◆ Material shown
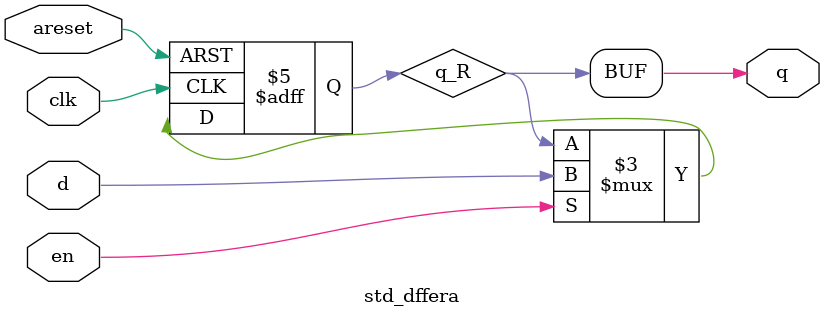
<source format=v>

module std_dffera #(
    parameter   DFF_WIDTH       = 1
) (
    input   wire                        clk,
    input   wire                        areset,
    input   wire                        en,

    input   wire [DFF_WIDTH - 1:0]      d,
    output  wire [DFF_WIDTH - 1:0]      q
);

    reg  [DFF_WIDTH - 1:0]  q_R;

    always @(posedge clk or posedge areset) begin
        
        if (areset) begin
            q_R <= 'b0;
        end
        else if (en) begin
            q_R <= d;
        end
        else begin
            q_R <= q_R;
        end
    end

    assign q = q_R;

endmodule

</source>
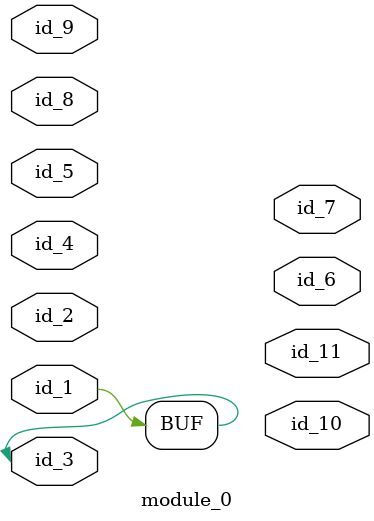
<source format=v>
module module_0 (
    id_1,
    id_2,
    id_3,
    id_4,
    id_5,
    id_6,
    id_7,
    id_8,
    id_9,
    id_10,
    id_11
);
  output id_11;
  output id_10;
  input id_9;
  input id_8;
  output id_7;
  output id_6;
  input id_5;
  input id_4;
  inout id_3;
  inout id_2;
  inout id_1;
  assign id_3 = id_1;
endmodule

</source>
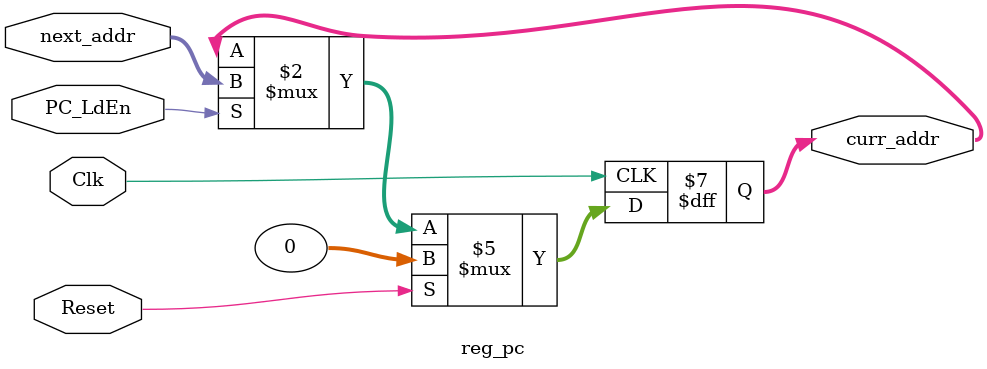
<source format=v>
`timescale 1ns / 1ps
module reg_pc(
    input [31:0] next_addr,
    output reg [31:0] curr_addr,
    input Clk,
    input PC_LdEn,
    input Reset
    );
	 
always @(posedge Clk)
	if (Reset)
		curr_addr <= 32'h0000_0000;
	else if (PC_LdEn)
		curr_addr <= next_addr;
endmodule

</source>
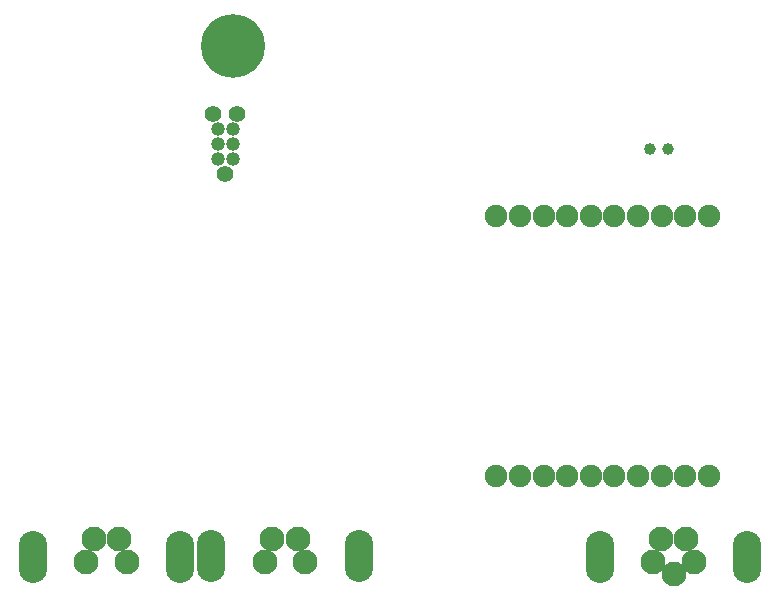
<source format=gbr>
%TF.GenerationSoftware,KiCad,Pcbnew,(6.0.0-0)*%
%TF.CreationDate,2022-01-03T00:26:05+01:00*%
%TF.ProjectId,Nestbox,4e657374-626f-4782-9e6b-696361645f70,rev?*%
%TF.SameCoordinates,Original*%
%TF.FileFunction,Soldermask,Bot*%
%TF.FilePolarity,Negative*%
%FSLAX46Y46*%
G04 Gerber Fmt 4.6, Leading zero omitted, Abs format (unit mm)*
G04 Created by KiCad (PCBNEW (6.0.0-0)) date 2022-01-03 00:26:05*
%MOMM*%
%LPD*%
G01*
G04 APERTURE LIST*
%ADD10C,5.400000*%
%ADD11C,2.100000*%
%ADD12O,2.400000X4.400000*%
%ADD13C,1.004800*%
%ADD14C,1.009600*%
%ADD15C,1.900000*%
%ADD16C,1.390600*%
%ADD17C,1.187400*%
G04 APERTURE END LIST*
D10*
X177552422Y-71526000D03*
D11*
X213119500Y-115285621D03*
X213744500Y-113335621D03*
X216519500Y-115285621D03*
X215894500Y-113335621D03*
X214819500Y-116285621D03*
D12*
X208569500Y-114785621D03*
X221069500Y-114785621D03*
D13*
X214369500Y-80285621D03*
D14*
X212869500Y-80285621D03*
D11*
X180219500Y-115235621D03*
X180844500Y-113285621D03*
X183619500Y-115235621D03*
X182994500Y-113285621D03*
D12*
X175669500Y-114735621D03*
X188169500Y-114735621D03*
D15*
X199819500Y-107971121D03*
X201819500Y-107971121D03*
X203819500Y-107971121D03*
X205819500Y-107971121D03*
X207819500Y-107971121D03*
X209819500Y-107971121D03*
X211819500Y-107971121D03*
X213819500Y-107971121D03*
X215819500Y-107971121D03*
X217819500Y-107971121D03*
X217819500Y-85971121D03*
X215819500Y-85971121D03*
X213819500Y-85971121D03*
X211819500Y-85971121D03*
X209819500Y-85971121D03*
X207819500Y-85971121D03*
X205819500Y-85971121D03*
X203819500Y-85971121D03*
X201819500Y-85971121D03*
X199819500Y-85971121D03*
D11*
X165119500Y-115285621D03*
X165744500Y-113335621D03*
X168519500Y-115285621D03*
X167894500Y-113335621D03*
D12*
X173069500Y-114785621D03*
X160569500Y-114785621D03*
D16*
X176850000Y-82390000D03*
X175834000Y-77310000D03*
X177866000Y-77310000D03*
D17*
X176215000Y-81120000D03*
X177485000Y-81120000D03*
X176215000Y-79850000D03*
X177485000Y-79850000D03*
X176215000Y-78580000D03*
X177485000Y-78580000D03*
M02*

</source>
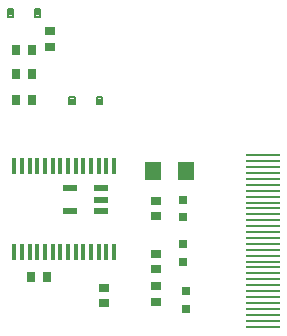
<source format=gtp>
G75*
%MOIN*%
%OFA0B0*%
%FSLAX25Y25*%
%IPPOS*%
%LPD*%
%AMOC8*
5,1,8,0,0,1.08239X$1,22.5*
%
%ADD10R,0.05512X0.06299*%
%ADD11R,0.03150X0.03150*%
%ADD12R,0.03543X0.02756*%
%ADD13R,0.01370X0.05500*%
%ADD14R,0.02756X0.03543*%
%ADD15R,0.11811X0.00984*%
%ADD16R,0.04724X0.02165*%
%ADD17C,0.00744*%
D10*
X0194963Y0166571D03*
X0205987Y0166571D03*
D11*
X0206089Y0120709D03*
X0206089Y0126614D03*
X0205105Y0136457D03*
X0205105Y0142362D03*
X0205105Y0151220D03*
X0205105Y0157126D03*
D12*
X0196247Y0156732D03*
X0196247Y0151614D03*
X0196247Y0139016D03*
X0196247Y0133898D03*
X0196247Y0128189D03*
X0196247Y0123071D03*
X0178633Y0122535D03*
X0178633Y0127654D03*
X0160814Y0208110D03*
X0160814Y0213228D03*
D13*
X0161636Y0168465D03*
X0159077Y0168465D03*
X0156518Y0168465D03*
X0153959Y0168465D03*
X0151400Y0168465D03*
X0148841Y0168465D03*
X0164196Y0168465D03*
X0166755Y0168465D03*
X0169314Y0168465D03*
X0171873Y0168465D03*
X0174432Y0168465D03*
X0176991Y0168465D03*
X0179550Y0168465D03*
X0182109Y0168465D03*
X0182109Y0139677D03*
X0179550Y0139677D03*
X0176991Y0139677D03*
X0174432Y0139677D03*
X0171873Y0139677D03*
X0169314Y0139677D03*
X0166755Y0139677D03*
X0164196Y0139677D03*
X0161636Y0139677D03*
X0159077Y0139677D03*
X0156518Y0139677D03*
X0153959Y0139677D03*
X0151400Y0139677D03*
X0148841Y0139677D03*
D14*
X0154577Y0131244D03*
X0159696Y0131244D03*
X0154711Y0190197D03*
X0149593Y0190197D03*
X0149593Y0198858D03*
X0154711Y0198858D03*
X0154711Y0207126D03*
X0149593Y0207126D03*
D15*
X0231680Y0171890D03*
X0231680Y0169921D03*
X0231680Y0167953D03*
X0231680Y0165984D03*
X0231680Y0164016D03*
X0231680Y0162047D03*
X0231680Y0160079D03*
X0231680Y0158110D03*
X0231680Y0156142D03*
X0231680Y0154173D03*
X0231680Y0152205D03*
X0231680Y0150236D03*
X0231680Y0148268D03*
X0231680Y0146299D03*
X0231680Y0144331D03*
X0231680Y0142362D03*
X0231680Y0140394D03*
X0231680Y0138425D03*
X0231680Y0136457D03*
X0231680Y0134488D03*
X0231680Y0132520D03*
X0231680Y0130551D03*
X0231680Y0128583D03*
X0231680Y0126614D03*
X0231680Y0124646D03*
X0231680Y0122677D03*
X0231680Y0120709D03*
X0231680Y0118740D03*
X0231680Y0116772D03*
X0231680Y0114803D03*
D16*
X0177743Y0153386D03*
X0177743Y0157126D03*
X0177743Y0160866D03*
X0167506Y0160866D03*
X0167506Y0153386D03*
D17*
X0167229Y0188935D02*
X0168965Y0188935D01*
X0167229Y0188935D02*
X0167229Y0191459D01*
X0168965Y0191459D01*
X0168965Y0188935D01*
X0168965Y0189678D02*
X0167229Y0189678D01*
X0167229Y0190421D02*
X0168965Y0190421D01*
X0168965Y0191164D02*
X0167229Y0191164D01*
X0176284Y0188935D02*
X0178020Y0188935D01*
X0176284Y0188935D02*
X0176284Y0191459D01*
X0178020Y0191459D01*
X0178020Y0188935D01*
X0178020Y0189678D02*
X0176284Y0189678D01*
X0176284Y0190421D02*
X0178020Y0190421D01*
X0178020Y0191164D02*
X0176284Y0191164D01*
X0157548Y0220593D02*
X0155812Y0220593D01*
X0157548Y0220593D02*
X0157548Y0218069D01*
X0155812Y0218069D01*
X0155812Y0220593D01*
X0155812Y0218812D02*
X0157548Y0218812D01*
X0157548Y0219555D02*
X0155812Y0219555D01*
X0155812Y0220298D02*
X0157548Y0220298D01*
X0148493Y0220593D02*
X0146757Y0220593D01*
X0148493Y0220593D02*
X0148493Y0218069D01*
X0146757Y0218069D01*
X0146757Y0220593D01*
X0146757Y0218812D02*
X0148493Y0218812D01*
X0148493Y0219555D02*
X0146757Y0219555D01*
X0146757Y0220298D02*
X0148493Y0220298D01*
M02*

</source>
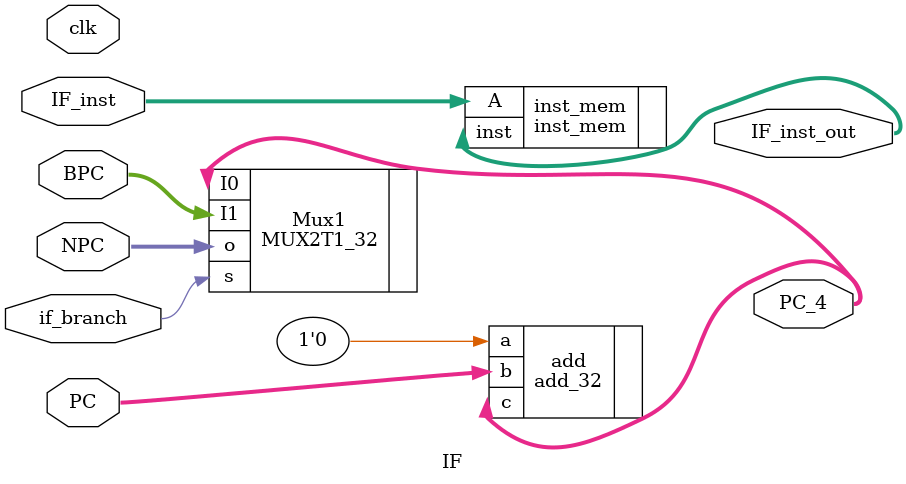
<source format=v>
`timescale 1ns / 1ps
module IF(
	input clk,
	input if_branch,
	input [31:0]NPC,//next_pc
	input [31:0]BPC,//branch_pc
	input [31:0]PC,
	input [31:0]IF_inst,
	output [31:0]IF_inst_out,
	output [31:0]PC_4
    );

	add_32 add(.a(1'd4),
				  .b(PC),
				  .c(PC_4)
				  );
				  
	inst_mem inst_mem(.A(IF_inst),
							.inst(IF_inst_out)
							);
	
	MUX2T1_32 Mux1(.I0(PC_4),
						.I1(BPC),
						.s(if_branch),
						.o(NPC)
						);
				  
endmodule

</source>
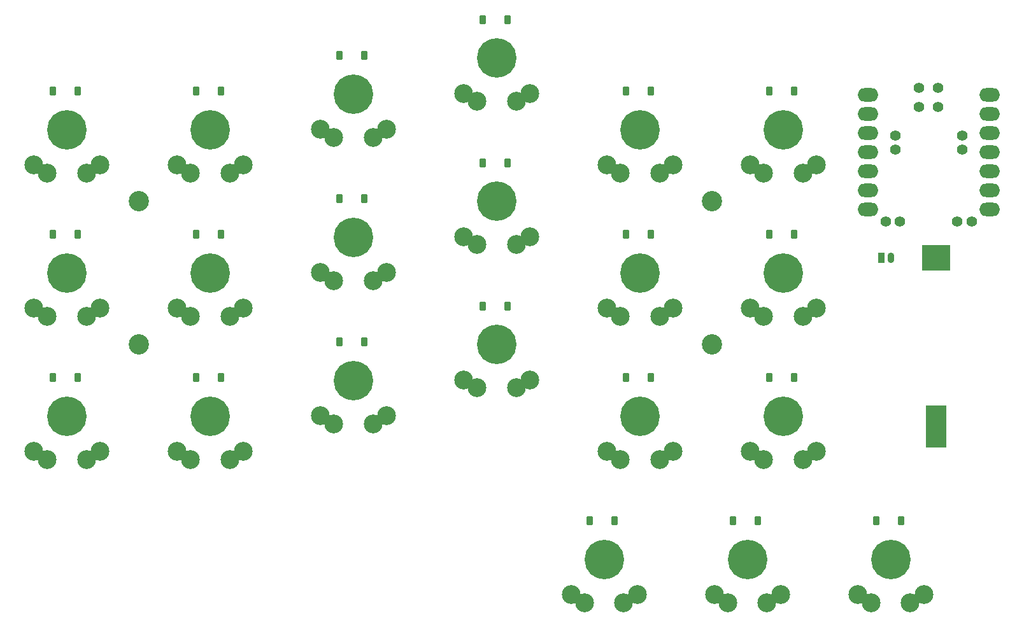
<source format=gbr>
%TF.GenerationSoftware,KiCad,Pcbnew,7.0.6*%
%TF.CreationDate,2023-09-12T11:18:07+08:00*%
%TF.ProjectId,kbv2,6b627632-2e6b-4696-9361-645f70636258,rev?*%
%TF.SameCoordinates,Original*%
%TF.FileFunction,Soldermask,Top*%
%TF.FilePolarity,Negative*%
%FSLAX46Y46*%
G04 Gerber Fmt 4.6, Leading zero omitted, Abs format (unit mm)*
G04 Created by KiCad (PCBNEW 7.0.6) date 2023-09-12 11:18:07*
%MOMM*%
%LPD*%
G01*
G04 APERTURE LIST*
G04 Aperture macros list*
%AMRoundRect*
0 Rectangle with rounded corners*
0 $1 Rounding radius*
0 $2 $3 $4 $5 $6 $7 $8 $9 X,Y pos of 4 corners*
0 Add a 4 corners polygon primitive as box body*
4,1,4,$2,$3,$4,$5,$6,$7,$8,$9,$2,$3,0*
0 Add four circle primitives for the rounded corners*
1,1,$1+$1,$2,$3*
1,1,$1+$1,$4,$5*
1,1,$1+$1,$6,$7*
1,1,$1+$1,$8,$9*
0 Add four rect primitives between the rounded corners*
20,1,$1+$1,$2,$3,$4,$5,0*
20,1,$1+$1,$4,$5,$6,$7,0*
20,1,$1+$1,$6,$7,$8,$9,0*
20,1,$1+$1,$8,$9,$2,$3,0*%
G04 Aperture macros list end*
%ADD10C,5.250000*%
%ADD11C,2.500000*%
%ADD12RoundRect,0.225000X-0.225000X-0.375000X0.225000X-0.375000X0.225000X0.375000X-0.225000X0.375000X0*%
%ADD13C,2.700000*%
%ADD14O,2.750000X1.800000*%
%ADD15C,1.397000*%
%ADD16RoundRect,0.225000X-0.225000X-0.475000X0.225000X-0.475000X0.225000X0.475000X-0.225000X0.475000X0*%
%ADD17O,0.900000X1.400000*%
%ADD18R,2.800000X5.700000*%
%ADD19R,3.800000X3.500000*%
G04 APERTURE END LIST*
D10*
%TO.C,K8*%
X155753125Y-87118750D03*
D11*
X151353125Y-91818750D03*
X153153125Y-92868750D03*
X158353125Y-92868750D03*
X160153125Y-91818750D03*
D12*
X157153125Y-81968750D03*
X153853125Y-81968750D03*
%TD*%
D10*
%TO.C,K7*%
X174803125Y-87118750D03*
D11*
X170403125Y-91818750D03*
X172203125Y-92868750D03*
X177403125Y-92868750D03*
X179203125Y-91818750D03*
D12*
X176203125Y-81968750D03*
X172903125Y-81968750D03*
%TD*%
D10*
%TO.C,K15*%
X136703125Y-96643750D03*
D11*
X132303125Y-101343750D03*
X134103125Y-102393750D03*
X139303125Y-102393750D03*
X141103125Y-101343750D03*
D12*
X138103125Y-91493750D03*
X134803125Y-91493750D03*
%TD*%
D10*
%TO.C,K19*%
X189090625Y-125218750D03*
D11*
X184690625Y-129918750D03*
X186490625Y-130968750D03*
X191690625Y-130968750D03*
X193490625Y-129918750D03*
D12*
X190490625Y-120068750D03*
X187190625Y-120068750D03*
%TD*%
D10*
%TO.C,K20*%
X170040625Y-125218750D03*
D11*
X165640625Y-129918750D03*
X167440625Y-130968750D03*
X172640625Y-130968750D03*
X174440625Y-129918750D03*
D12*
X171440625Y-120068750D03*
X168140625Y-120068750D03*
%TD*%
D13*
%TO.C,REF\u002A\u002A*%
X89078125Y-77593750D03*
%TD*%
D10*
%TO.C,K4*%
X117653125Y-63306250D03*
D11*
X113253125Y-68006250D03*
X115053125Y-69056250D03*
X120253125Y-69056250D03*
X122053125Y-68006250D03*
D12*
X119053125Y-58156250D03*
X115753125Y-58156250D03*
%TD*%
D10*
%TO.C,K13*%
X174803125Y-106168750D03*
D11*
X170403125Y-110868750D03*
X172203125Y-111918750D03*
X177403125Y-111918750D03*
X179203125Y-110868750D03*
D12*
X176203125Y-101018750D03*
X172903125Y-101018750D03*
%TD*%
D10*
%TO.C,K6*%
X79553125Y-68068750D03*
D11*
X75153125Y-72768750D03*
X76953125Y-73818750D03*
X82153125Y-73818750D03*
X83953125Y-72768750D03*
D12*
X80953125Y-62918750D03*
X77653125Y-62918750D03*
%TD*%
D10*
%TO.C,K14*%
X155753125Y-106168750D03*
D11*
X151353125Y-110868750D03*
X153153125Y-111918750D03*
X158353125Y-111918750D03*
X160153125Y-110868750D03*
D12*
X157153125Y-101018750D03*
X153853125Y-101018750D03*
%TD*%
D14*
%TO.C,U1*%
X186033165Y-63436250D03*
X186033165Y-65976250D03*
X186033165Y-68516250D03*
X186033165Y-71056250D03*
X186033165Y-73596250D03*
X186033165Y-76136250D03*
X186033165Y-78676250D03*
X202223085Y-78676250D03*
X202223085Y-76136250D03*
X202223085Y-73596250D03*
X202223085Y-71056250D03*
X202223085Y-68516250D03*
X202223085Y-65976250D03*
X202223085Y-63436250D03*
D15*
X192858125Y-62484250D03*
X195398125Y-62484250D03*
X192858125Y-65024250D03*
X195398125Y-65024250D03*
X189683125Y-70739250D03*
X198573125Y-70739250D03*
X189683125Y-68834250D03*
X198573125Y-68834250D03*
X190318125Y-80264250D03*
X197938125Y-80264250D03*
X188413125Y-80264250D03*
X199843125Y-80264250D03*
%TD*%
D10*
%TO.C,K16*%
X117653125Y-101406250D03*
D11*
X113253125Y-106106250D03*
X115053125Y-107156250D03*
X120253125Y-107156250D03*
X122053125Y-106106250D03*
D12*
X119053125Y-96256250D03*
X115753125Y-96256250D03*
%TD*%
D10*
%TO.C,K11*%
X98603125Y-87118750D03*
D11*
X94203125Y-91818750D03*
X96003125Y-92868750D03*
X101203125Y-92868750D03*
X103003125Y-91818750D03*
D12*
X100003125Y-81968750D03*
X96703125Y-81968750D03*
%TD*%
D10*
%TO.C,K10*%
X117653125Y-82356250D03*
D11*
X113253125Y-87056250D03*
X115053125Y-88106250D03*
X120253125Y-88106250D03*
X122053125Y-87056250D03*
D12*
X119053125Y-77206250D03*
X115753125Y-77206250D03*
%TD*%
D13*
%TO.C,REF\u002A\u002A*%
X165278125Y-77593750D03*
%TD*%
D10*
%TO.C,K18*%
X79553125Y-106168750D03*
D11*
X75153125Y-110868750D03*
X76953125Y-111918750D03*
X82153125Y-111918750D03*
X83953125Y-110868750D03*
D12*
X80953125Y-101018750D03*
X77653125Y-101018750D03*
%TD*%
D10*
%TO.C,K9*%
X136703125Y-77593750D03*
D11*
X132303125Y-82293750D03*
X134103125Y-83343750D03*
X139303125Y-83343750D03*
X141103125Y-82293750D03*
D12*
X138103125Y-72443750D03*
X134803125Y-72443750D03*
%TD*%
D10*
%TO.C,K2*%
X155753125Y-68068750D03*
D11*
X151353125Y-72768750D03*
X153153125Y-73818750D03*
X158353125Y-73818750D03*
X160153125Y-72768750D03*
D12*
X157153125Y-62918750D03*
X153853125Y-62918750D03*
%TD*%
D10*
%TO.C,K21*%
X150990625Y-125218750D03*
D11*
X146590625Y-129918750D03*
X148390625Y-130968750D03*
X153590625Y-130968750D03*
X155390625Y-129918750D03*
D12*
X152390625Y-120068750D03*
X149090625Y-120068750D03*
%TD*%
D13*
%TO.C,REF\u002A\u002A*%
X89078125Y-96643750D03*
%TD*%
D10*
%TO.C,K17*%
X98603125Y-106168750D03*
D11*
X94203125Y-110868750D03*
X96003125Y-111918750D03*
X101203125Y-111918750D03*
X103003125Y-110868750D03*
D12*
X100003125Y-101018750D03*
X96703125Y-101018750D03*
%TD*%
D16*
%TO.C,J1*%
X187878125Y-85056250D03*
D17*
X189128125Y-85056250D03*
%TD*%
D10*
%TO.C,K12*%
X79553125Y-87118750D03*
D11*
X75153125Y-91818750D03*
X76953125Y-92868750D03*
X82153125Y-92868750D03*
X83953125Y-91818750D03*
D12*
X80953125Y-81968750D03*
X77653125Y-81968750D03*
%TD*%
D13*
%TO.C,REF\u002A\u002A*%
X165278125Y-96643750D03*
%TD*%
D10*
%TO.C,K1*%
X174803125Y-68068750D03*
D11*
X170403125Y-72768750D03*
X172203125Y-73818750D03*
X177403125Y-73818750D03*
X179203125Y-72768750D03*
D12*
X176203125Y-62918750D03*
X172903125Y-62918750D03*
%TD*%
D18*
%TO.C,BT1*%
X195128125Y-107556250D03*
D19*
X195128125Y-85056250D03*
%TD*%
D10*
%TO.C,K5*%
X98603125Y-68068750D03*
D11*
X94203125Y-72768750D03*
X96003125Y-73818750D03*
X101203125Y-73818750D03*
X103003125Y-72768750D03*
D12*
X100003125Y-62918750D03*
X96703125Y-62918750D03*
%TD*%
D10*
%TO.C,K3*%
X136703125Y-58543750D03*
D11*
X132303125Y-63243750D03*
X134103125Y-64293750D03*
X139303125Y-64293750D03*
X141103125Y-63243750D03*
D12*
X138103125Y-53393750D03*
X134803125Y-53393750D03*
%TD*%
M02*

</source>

◆ Written task
Within this material, how many lines include the word "rounded"? State only the number.

◆ Task output
3